ADP provides products, services and experiences that simplify work for more than 1 million clients in 140 countries. Large and small organizations across virtually every industry rely on ADP’s cloud-based human capital management (HCM) solutions to streamline HR, payroll, time, tax and benefits administration.
Self-service HCM analytics help ADP’s clients understand workforce trends and benchmark their metrics against aggregated, anonymized data from over 30 million employee records. Powering dynamic benchmarking workloads with Snowflake’s Data Cloud enables a seamless user experience while ensuring accuracy, consistency and performance.
Removing friction from the HCM benchmarking experience
ADP’s previous benchmarking architecture required large amounts of precomputing that was time consuming, cost prohibitive, and hard to scale. Precalculating HCM benchmarks in batches led to data freshness concerns and made it difficult for ADP to deliver flexible, frictionless user experiences. “We previously couldn’t offer that flexibility because we had dozens of cubes that would need to be preprocessed,” says Brent Weiss, Senior Director of Product Management, DataCloud Analytics, at ADP.
Reprocessing data in response to bug fixes, data field changes and evolving business requirements increased cost and complexity at ADP.
Pivoting to dynamic benchmarking for a fast, flexible user experience with less complexity
Seeking to elevate the customer experience through dynamic benchmarking, ADP turned to Snowflake’s Data Cloud. Snowflake’s elastic performance engine aligned with ADP’s need to maintain subsecond query performance and enable on-the-fly computation. Snowflake’s intelligent infrastructure required less maintenance and oversight, freeing up ADP’s technical staff to focus on higher-impact work instead of synchronizing and regenerating data.
Moving ADP’s benchmarking logic to use dynamically generated queries with Snowflake resulted in a better experience for users. “Instead of spending a week precomputing data that someone may never ask for, now we can just do it on demand,” says Justo Pastor, Senior Director of Application Development, DataCloud Analytics, at ADP. Snowflake’s multi-cluster shared data architecture made it easier to leverage caching and “warm up” popular queries. According to Justo, “About 90% of the queries we run are subsecond.”

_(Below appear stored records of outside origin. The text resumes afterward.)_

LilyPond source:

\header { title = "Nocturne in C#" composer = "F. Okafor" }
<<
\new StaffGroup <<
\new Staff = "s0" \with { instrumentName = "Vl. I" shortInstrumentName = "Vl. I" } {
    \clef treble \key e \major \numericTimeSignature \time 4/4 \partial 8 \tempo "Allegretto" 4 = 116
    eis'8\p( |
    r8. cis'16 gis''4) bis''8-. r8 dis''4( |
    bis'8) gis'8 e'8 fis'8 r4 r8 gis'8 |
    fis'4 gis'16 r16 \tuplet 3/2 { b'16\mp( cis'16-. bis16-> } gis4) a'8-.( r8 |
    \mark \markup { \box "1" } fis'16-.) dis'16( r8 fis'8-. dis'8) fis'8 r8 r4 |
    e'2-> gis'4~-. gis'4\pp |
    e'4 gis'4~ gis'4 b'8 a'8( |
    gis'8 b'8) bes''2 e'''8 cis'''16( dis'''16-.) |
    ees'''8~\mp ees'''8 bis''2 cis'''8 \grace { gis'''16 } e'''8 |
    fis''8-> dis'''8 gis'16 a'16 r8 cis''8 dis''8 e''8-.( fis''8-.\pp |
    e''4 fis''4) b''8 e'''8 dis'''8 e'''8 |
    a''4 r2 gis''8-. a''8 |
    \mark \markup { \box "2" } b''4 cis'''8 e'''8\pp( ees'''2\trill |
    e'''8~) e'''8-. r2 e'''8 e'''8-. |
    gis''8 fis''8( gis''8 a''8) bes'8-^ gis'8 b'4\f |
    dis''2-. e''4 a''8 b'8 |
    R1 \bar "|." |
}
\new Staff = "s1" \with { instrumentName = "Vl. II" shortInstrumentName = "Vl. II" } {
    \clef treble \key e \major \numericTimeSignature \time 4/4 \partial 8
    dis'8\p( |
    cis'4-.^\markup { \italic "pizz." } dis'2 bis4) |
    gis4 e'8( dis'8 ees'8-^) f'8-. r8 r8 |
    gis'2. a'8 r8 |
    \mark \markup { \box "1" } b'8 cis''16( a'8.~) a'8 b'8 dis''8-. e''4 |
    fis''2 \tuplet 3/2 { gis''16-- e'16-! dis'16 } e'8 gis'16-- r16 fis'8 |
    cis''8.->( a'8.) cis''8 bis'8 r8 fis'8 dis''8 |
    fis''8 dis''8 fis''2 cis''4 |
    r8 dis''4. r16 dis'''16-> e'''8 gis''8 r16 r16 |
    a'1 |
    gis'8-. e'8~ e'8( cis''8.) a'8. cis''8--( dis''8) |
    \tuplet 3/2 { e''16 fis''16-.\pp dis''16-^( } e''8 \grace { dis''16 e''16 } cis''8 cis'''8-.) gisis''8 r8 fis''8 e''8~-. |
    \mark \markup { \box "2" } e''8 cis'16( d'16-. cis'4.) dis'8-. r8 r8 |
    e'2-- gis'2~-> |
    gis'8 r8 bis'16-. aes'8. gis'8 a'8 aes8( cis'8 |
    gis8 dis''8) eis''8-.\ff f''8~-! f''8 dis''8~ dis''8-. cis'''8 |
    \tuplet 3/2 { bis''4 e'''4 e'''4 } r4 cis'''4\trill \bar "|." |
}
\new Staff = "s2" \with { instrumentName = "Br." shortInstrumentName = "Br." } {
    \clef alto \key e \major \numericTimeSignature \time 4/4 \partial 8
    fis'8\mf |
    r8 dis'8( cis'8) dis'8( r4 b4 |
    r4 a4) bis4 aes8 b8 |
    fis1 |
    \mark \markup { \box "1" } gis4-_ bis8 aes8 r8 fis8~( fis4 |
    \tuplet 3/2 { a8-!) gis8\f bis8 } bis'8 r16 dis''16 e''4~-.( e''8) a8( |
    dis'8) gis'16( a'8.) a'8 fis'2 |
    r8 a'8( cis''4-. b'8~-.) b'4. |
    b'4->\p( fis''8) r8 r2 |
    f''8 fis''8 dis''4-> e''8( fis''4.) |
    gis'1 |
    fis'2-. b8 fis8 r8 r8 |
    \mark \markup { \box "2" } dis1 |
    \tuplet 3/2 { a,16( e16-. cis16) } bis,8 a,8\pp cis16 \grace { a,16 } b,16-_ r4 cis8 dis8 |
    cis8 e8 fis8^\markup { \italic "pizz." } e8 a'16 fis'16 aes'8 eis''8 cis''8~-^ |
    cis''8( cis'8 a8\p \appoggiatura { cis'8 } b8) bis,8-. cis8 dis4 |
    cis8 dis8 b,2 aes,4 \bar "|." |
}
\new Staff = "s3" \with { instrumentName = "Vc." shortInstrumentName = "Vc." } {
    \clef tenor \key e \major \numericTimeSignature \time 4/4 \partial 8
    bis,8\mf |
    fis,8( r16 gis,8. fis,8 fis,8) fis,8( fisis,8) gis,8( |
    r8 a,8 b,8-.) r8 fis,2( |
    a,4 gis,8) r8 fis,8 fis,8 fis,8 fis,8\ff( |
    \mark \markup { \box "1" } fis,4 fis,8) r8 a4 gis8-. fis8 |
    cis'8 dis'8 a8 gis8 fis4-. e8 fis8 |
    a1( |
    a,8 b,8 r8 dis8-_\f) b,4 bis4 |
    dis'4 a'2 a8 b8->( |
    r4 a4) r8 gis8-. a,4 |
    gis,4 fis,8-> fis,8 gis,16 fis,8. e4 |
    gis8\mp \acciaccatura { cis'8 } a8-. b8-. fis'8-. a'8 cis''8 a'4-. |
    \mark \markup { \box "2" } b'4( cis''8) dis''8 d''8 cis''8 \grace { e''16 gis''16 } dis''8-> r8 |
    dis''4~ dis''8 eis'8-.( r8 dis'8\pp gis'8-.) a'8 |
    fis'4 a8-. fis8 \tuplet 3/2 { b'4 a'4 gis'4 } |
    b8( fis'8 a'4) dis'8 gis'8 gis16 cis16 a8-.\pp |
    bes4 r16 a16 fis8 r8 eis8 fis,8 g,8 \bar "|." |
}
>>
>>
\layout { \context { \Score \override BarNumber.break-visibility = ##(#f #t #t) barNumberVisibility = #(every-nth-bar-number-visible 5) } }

Collaborating with Snowflake’s engineering and product teams helped ADP achieve a “deterministic” approximation function that yielded the desired outcome for the product. “We hit consistency, accuracy and performance just by making a particular change in an approximation function—and the results were profound,” says John Thorpe, Senior Sales Engineer-Financial Services at Snowflake.
Leveraging natural language processing (NLP) and Snowflake to elevate HCM analytics
ADP’s reimagined benchmarking engine is transforming the company’s approach to front-end design. “We’re combining NLP with Snowflake to offer a voice-driven interface for users to basically benchmark anything,” says Weiss.
ADPs next-generation user interface and “conversational” experience will make it even easier for clients to analyze and benchmark against more than 100 data fields and dimensions. According to Weiss, “That’s going to offer a much more powerful experience that leads to client business impact —and improving our clients’ businesses is what this is all about.”